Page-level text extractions
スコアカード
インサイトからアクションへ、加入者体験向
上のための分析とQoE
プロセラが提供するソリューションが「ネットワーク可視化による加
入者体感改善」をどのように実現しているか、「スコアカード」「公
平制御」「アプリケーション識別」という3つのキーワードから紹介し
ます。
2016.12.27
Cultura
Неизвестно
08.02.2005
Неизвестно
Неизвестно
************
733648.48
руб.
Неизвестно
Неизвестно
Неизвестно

---

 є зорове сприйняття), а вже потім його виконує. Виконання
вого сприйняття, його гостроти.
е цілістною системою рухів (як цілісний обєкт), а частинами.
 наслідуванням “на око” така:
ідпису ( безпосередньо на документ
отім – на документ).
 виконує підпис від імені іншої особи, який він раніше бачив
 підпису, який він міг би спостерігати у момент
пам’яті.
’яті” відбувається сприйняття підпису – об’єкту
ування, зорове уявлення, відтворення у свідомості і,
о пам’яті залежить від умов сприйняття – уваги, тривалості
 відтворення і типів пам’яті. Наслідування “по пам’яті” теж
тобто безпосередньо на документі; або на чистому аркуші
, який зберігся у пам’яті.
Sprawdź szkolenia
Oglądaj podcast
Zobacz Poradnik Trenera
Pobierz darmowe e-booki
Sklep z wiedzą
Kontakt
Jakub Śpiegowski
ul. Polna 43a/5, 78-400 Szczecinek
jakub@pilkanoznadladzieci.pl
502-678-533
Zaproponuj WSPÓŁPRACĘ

* * *

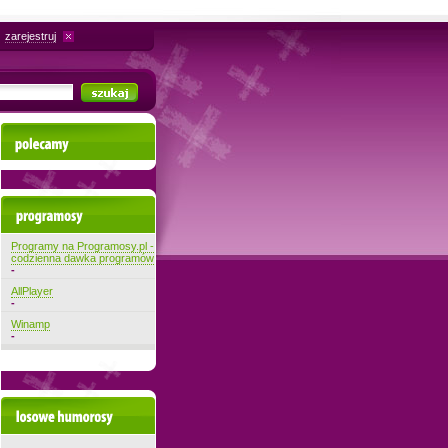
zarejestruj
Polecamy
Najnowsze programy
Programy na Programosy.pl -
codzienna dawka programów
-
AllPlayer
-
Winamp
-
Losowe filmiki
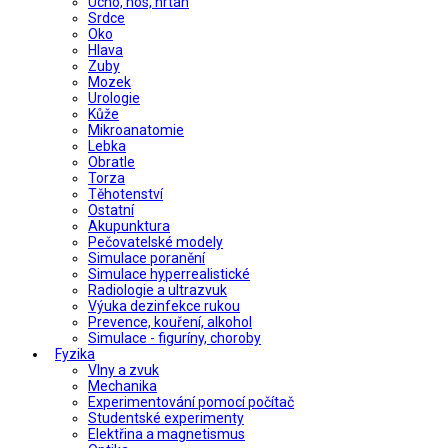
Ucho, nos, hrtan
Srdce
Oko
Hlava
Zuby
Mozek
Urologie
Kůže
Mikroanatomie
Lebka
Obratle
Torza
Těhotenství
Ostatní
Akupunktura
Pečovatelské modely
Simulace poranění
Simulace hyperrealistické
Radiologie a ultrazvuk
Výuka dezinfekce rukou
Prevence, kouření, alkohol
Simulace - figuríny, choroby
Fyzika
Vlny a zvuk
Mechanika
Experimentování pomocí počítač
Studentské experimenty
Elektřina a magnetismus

WHAT THE TASK REQUIRES: Copy everything in the listing from the line containing "zarejestruj" down to the line containing "Elektřina a magnetismus", keeping both of those lines. Leave out the picture markers.

RESULT OF THIS EXERCISE:
zarejestruj
Polecamy
Najnowsze programy
Programy na Programosy.pl -
codzienna dawka programów
-
AllPlayer
-
Winamp
-
Losowe filmiki
Ucho, nos, hrtan
Srdce
Oko
Hlava
Zuby
Mozek
Urologie
Kůže
Mikroanatomie
Lebka
Obratle
Torza
Těhotenství
Ostatní
Akupunktura
Pečovatelské modely
Simulace poranění
Simulace hyperrealistické
Radiologie a ultrazvuk
Výuka dezinfekce rukou
Prevence, kouření, alkohol
Simulace - figuríny, choroby
Fyzika
Vlny a zvuk
Mechanika
Experimentování pomocí počítač
Studentské experimenty
Elektřina a magnetismus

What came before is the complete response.